Some common sense warranted in emotional debates

A suburban New York newspaper ignited a massive debate recently when it published names and home addresses of local gun owners. The Journal News in White Plains had attained the information through a public information request for the more than 33,000 names from the local governments in Westchester and Rockland counties in the wake of the December 14 Sandy Hook, Conn., school shooting.

Some gun owners reacted predictably by writing and calling the paper saying they would boycott TJN advertisers. Others went much farther by threatening employees of the newspaper with harm. The names, addresses and phone numbers for the paper’s workers were also published online.

The debate over the right for the public’s access to open government records versus the press publishing some of those records remains healthier than ever. When a Facebook friend, a former reporter with whom I worked, asked for fellow FB member input regarding the use of such data used by TNJ he received various opinions including that of my own.

My experiences in having,on numerous occasions, retrieved open records information from government entities gave me a particular insight as to whether the New York publication erred in publishing identifying information about its area gun owners.

The use of public information as a journalist is obviously a double-edged sword. While the government does not keep, at least I hope they don’t, information based on who works for a particular newspaper there are plenty of sources of information out there for one who seeks it which can be used to identify someone. The Internet and other computer-aided means of gathering data has made retrieving such information much, much easier for the media as well as the public in general. With most local and state governments as well as the federal government scads of personal information can be accessed. Databases — some free while others not — exist for information such as license registration as well as criminal and various civil records. Many of the folks I know who use computers frequently check free records for registered sex offenders who might live in the neighborhood.

But as I shared with my Facebook compadre there are times when records should be made public by a media outlet and other times not. I was taught to give as full an identity as possible when identifying those who were involved somehow in a criminal activity. Maybe sometimes I went overboard but I tried to give my readers as complete a picture as possible. I found though that the media — I’m speak specifically about managers — often wrongly use public data just because they can.

While I have found a number of public information items useful I did not always use them mostly because they had no to limited news value.
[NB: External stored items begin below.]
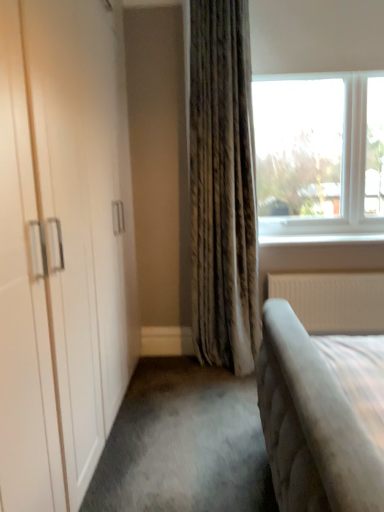
Question: From a real-world perspective, is white textured radiator at lower right positioned above or below white glossy window sill at upper right?

Choices:
 (A) below
 (B) above

Answer: (A)

Question: From the image's perspective, is white textured radiator at lower right positioned above or below white glossy window sill at upper right?

Choices:
 (A) below
 (B) above

Answer: (A)

Question: Which object is positioned farthest from the white glossy window sill at upper right?

Choices:
 (A) clear glass window at upper right
 (B) white textured radiator at lower right

Answer: (A)

Question: Based on their relative distances, which object is nearer to the clear glass window at upper right?

Choices:
 (A) white textured radiator at lower right
 (B) white glossy window sill at upper right

Answer: (B)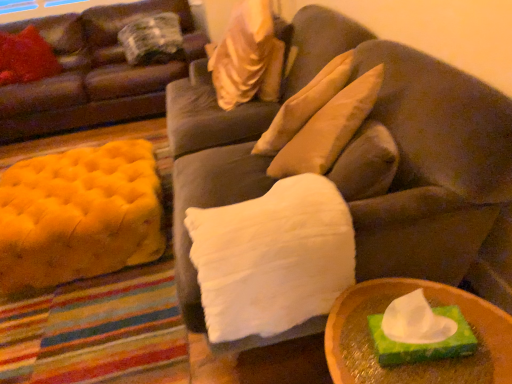
Find the location of a particular element. empty space that is ontop of wooden tray at lower right (from a real-world perspective) is located at coordinates (425, 350).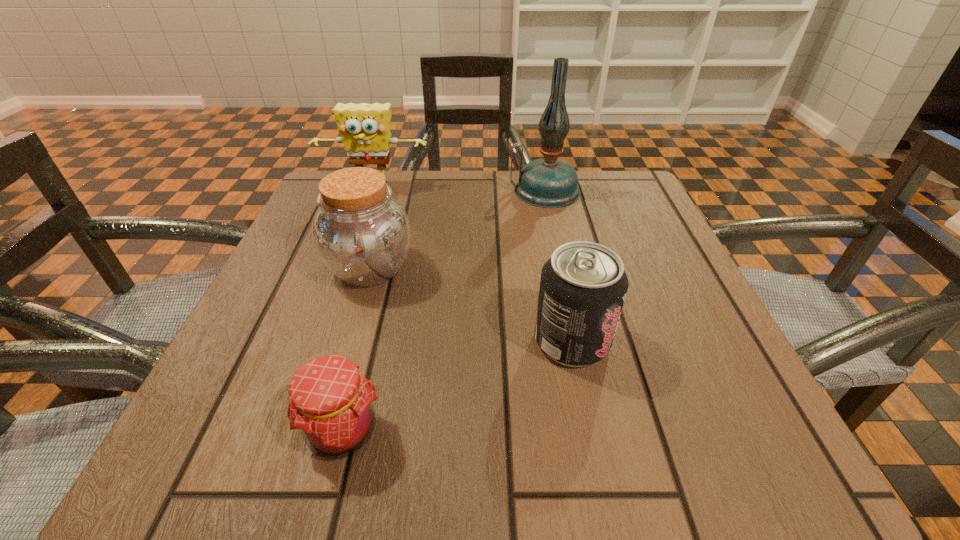
Where is `free space located 0.350m on the right of the jam`? free space located 0.350m on the right of the jam is located at coordinates (658, 430).

Find the location of `oil lamp situated at the far edge`. oil lamp situated at the far edge is located at coordinates (548, 182).

Locate an element on the screen. The height and width of the screenshot is (540, 960). sponge that is at the far edge is located at coordinates (365, 128).

Image resolution: width=960 pixels, height=540 pixels. Find the location of `object that is positioned at the near edge`. object that is positioned at the near edge is located at coordinates (331, 406).

This screenshot has width=960, height=540. I want to click on sponge that is at the left edge, so click(365, 128).

You are a GUI agent. You are given a task and a screenshot of the screen. Output one action in this format:
    pyautogui.click(x=<x>, y=<y>)
    Task: Click on the jar located at the left edge
    The width and height of the screenshot is (960, 540).
    Given the screenshot: What is the action you would take?
    pyautogui.click(x=361, y=233)

This screenshot has width=960, height=540. In order to click on jam present at the left edge in this screenshot , I will do `click(331, 406)`.

Locate an element on the screen. object that is at the right edge is located at coordinates (548, 182).

I want to click on object that is at the far left corner, so point(365,128).

At what (x,y) coordinates should I click in order to perform the action: click on object located at the near left corner. Please return your answer as a coordinate pair (x, y). This screenshot has width=960, height=540. Looking at the image, I should click on (331, 406).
I am particularly peeved when I view 911 tapes from a crime or emergency. While some of this information is newsworthy, too often it appears used only because it shows sensational emotion. I feel the names and addresses of the New York gun owners falls into the category of having little use toward news value and appears to be used more from the emotional reaction of the tragic events of the more than 20 fatalities in the Sandy Hook shooting.

That said I feel publishing the identifying information of TNJ employees and threats of physical harm was nothing but mean-spirited. There are less juvenile ways of making known one’s displeasure of news content. It is time people, both news providers and consumers, start using some common sense.